# I wanna get System 7 on the internet.



## Jasoco (Jul 3, 2001)

I need the correct Control Panels, Extensions and Web Browsers.. Just for fun.. It'd be a IIci with a modem..

Don't start on how it'll be WAY too slow.. I know, it's just for fun to get use out of the modem.

I just hope people actually visit this section to see this thread.


----------



## endian (Jul 3, 2001)

Check out http://www.jagshouse.com/classicinternet.html and http://browsers.evolt.org

You need MacTCP, FreePPP (or MacPPP) for access.
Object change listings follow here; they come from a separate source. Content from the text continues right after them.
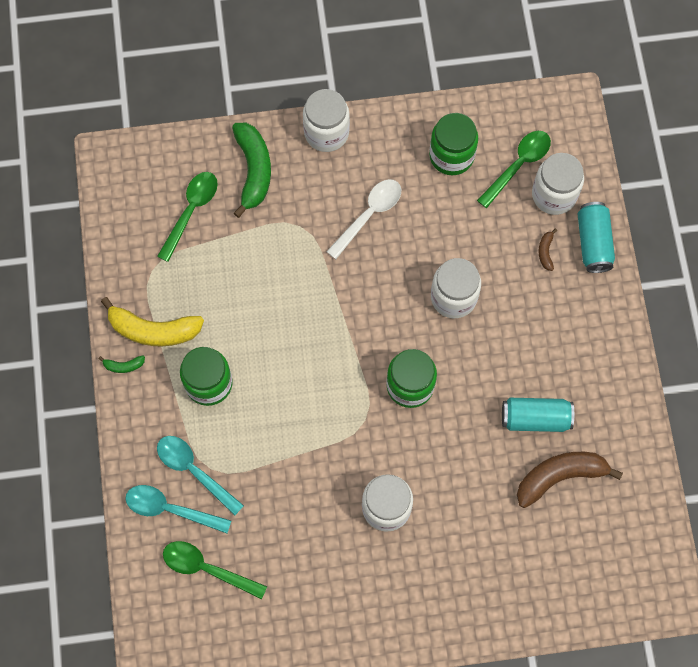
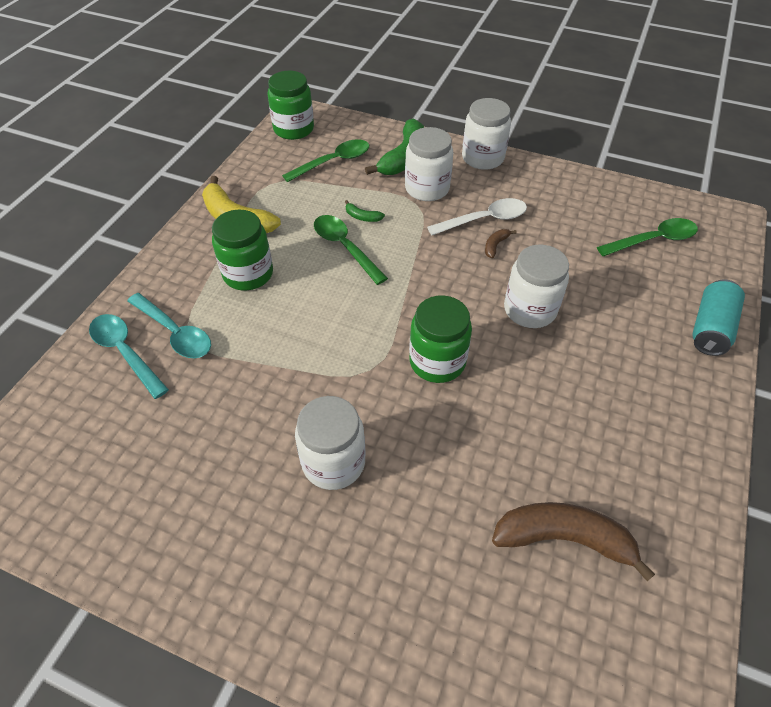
camera: 30 degrees right, 20 degrees down
green banana [98,356,145,373] -> green banana moved to [345,200,385,222]
turquoise spoon [157,436,244,516] -> turquoise spoon turned 150 degrees clockwise [127,293,211,358]
green spoon [163,541,267,599] -> green spoon moved to [314,215,388,285]
green jar [429,113,478,175] -> green jar moved to [267,71,314,140]
turquoise can [502,398,574,432] -> none
white jar [532,153,584,215] -> white jar moved to [405,127,453,201]
brown banana [538,228,557,271] -> brown banana moved to [485,229,517,258]

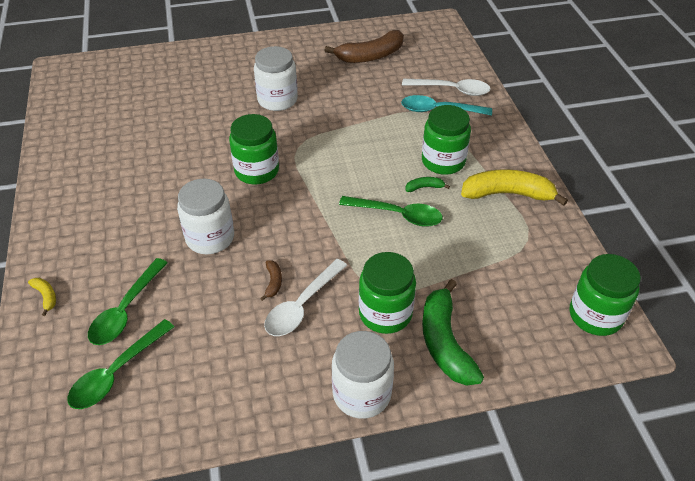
camera: 145 degrees right, 5 degrees down
turquoise spoon [89,314,169,399] -> white spoon [402,79,490,96]
green spoon [282,139,369,182] -> green spoon moved to [88,258,168,345]
green banana [345,200,385,222] -> green banana moved to [405,177,450,192]
white jar [405,127,453,201] -> green jar [359,252,416,334]
brown banana [492,502,655,581] -> brown banana moved to [324,30,404,63]
turquoise can [692,280,745,356] -> yellow banana [28,278,56,316]

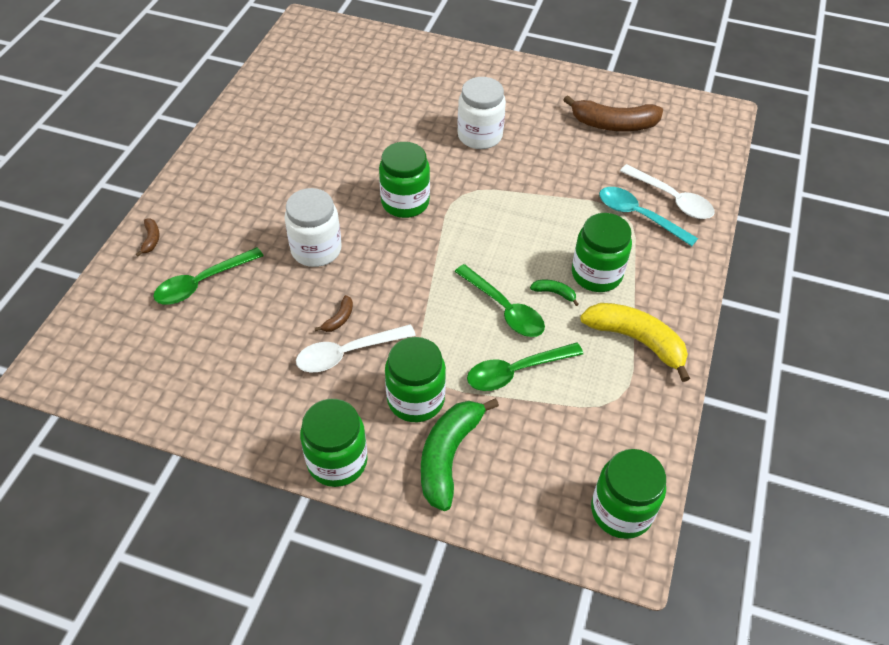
camera: 30 degrees right, 5 degrees up
yellow banana [28,278,56,316] -> brown banana [136,219,160,257]
green spoon [67,319,174,409] -> green spoon moved to [467,343,583,391]
white jar [332,331,394,419] -> green jar [300,399,368,487]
For a browser use either MacWeb or WannaBe; Eudora Lite should work for email.


----------



## AdmiralAK (Jul 4, 2001)

Apple had copies of old systems for download 
It's in their support section



Admiral


----------



## davidbrit2 (Jul 13, 2001)

Go to ftp://ftp.info.apple.com and wade your way through the appropriate selections until you get to the Macintosh area. You'll be amazed by the piles of old software they have on their server.


----------



## phantomradio (Jul 13, 2001)

Shouldn't be too hard to do, FreePPP works very well. I have an old LCIII in my workshop that I use for AIM, ICQ, and mail. It's running MacOS 7.5, so you might want to consider using 7.5, especially since 7.5 is free from apple. Netscape 2 works very well, as does iCab although iCab does run very slowly. For a computer that was built outof an LC, a IIci, a Tandy, and a Quarda, it runs very well and excellent for playing with.


----------